El efecto de la obra opera por contraste: el acierto está no en no utilizar el humor como filtro de la violencia sino como una charola en que se expone cruda y fétida. A la menor distracción, el espectador se desconcierta al comprender que se está riendo de las sanguinarias y amorales costumbres de la milicia mexicana. “Si nosotros somos los buenos, ¿por qué hacemos tanta chingadera?”, le pregunta “el Cheto” (Rodrigo Rodríguez) al Capitán. Sobre la caricatura, a lo largo de toda la obra, prevalece la realidad de esa pregunta.

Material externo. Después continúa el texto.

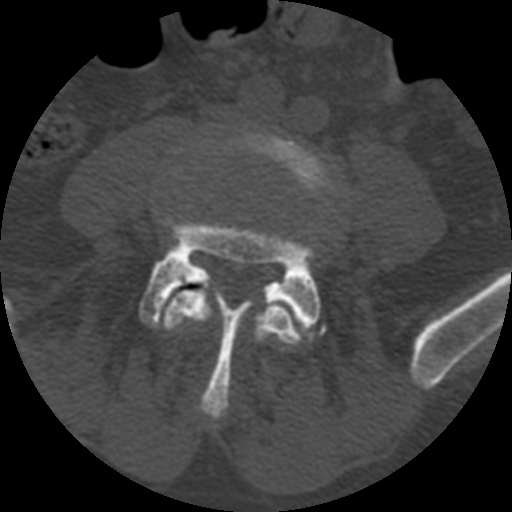
CT including the spine, one axial slice; slice 266 of 399 in the series (ordered by position); reconstruction kernel STANDARD; bone window (W 1800 / L 400 HU); 512 × 512 image matrix, field of view 160 × 160 mm. Patient age 71 years. From the clinical record (not read from this slice): primary cancer: prostate.
Structures marked on this image (semi-automatically segmented with operator editing):
- L4 vertebra: bounding box [x1, y1, x2, y2] px = [163, 129, 336, 349]
- L5 vertebra: [139, 218, 327, 419]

Al mismo tiempo, otro acierto de Mi querido capitán es que, al burlarse de ellas, pone en tela de juicio las convenciones de la masculinidad. En el contexto militar, donde la concepción de lo masculino, quizá como en ningún otro, es reaccionaria y hasta infantil, los personajes de LEGOM cuestionan todas las relaciones de poder que caben entre la empuñadura de un arma y el amor sentimental “entre machines”.

Si bien, ocasionalmente, salta algún chiste fácil, el color del texto es homogéneo y la dirección de Sebastián Sánchez Amunátegui lo lleva con buen ritmo hasta una secuencia final que corta las risas de tajo y nos devuelve al México del caos. Destaca además el trabajo conjunto de los actores —algunos de ellos apenas dicen unas líneas—, que recrean con eficacia la complicidad de quienes se ven obligados a vivir juntos un combate que no entienden, una broma que bien les podría costar más que un poco de carne rasgada.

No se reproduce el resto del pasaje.